Standing Buddha Shakyamuni
  See it in the Museum
Chapel
Orientation 2
Display 2

ABS 146

 Code: ABS 146

  Country: Tibet

  Style:

  Date: 1050 - 1150

  Dimensions in cm WxHxD: 7.1 x 15.8 x 3.2

  Materials: Brass

Standing Buddha Shakyamuni

Standing on a small pedestal and encircled by an aureole, the Buddha raises his right hand joining the ring finger and the thumb in a variant of the protection gesture (?) and extends his right hand in the generosity gesture. Clad in folded monastic robes with engraved patterns, he is endowed with all the distinctive marks and signs of a “Great being:” short curly hair, a cranial protuberance (ushnisha ), a curl of hair between the eyebrows (urna), elongated earlobes, and three marks on the throat, and so on.

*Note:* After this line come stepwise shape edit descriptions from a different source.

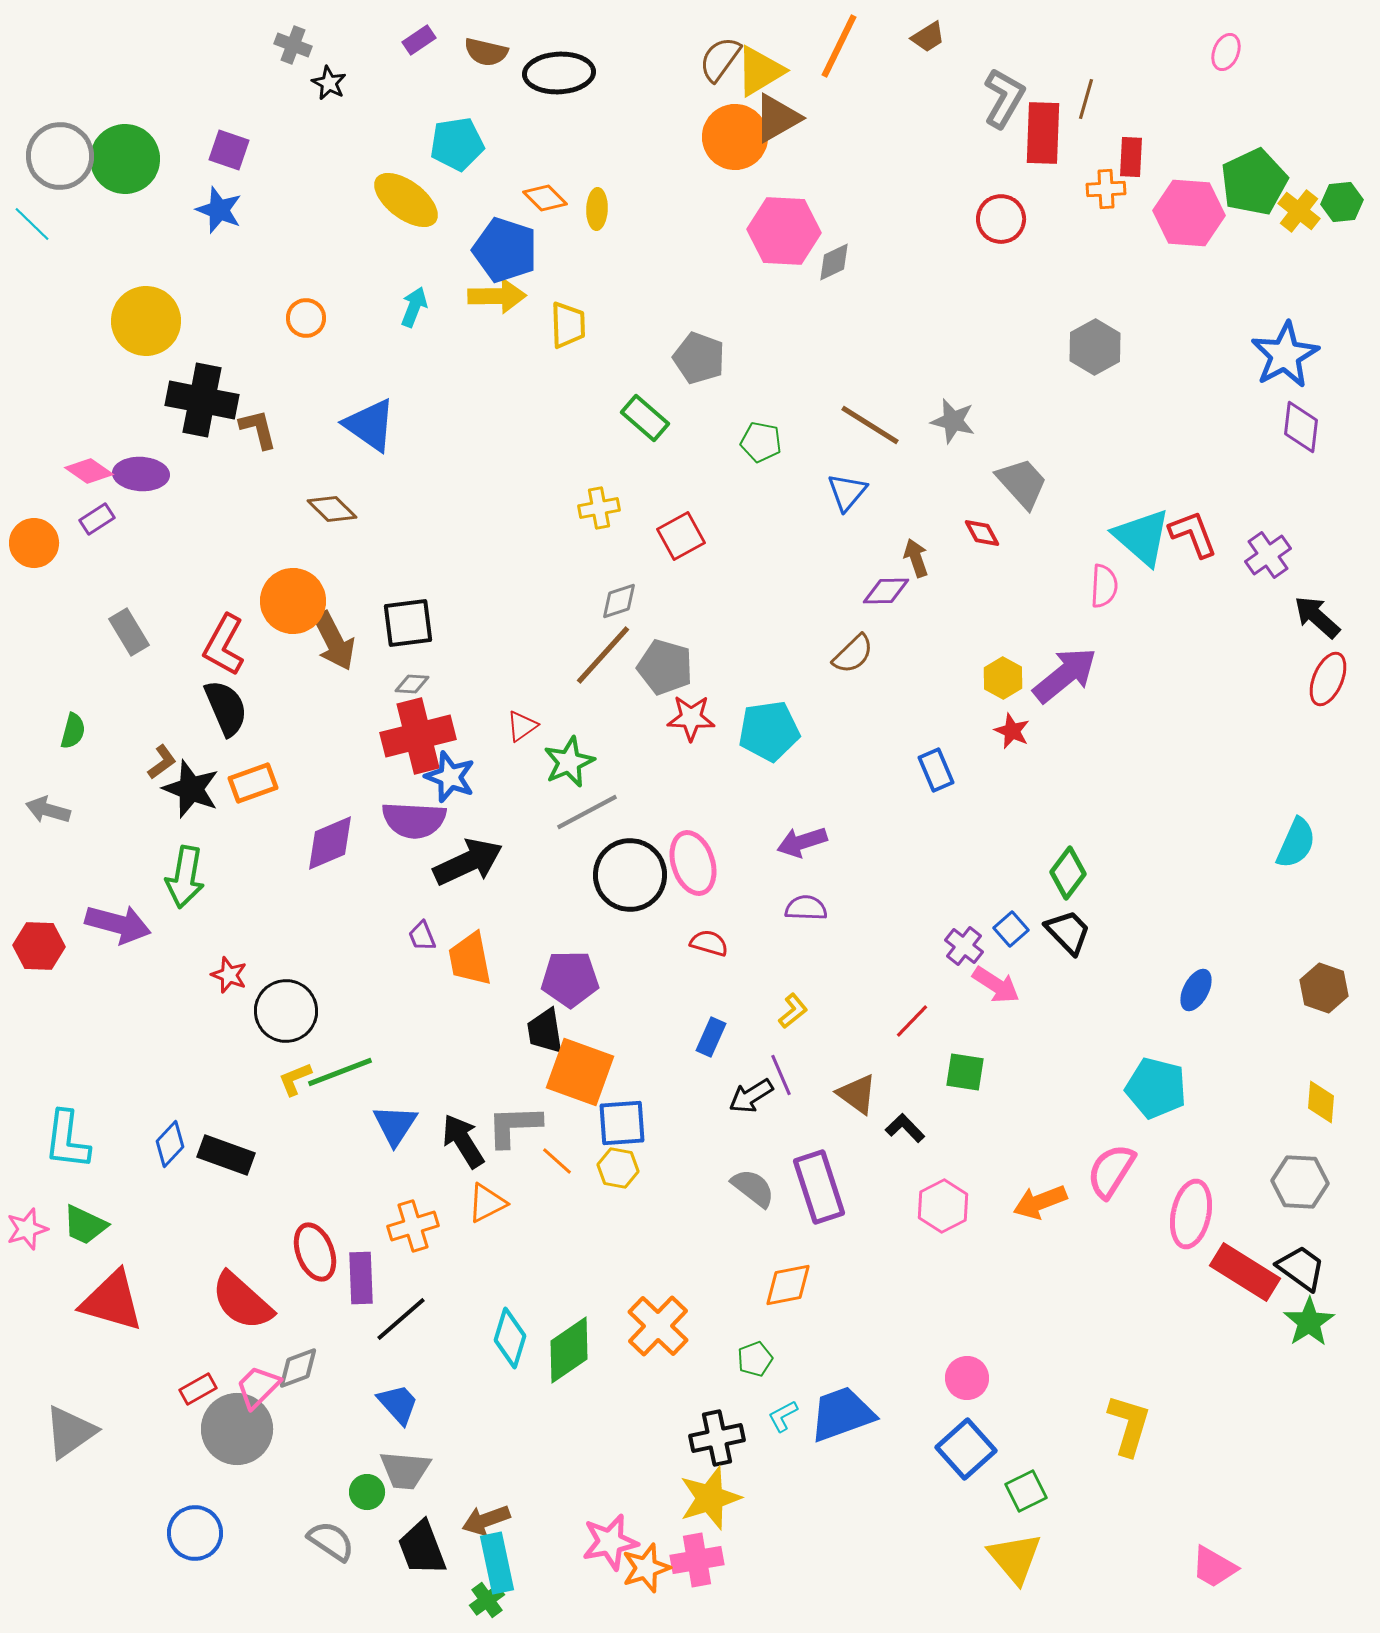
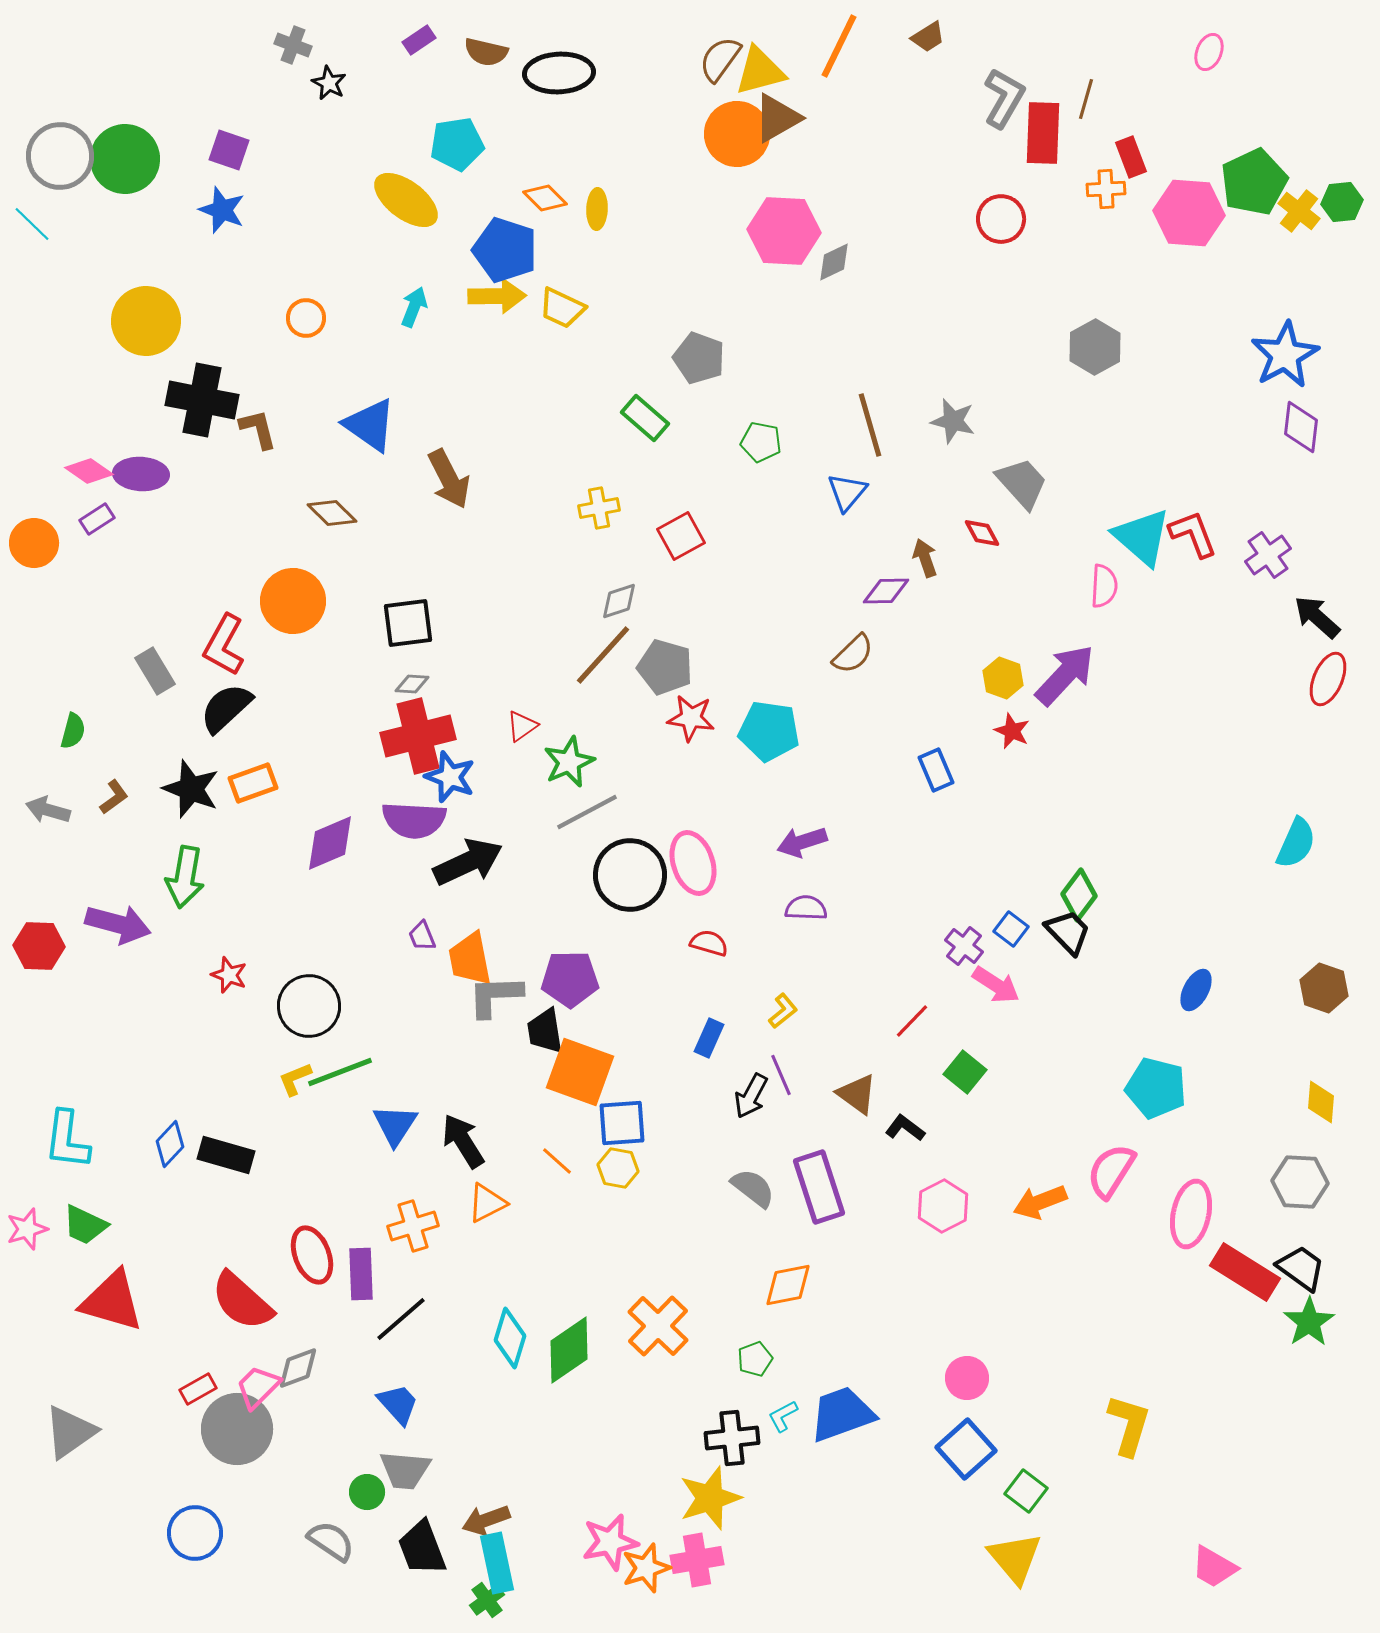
pink ellipse at (1226, 52): moved 17 px left
yellow triangle at (760, 71): rotated 16 degrees clockwise
orange circle at (735, 137): moved 2 px right, 3 px up
red rectangle at (1131, 157): rotated 24 degrees counterclockwise
blue star at (219, 210): moved 3 px right
yellow trapezoid at (568, 325): moved 6 px left, 17 px up; rotated 117 degrees clockwise
brown line at (870, 425): rotated 42 degrees clockwise
brown diamond at (332, 509): moved 4 px down
brown arrow at (916, 558): moved 9 px right
gray rectangle at (129, 632): moved 26 px right, 39 px down
brown arrow at (334, 641): moved 115 px right, 162 px up
purple arrow at (1065, 675): rotated 8 degrees counterclockwise
yellow hexagon at (1003, 678): rotated 9 degrees counterclockwise
black semicircle at (226, 708): rotated 110 degrees counterclockwise
red star at (691, 718): rotated 6 degrees clockwise
cyan pentagon at (769, 731): rotated 16 degrees clockwise
brown L-shape at (162, 762): moved 48 px left, 35 px down
green diamond at (1068, 873): moved 11 px right, 22 px down
blue square at (1011, 929): rotated 12 degrees counterclockwise
black circle at (286, 1011): moved 23 px right, 5 px up
yellow L-shape at (793, 1011): moved 10 px left
blue rectangle at (711, 1037): moved 2 px left, 1 px down
green square at (965, 1072): rotated 30 degrees clockwise
black arrow at (751, 1096): rotated 30 degrees counterclockwise
gray L-shape at (514, 1126): moved 19 px left, 130 px up
black L-shape at (905, 1128): rotated 9 degrees counterclockwise
black rectangle at (226, 1155): rotated 4 degrees counterclockwise
red ellipse at (315, 1252): moved 3 px left, 3 px down
purple rectangle at (361, 1278): moved 4 px up
black cross at (717, 1438): moved 15 px right; rotated 6 degrees clockwise
green square at (1026, 1491): rotated 27 degrees counterclockwise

This standing representation of a Buddha is an example of an early Tibetan metal statue cast like a relief with the backside left open. Linear engravings and clusters of dots are one of the general characteristics of early Tibetans metal sculptures.

A Buddha is an “Enlightened One”, awakened to the true nature of existence. He has transcended is human condition and is “no longer a man, nor a god”. He has reached nirvana  – “the extinction” of desire and karma – and he is free from samsara, the endless cycle of existence and suffering. A Buddha generally appears as a renunciant, devoid of ornaments.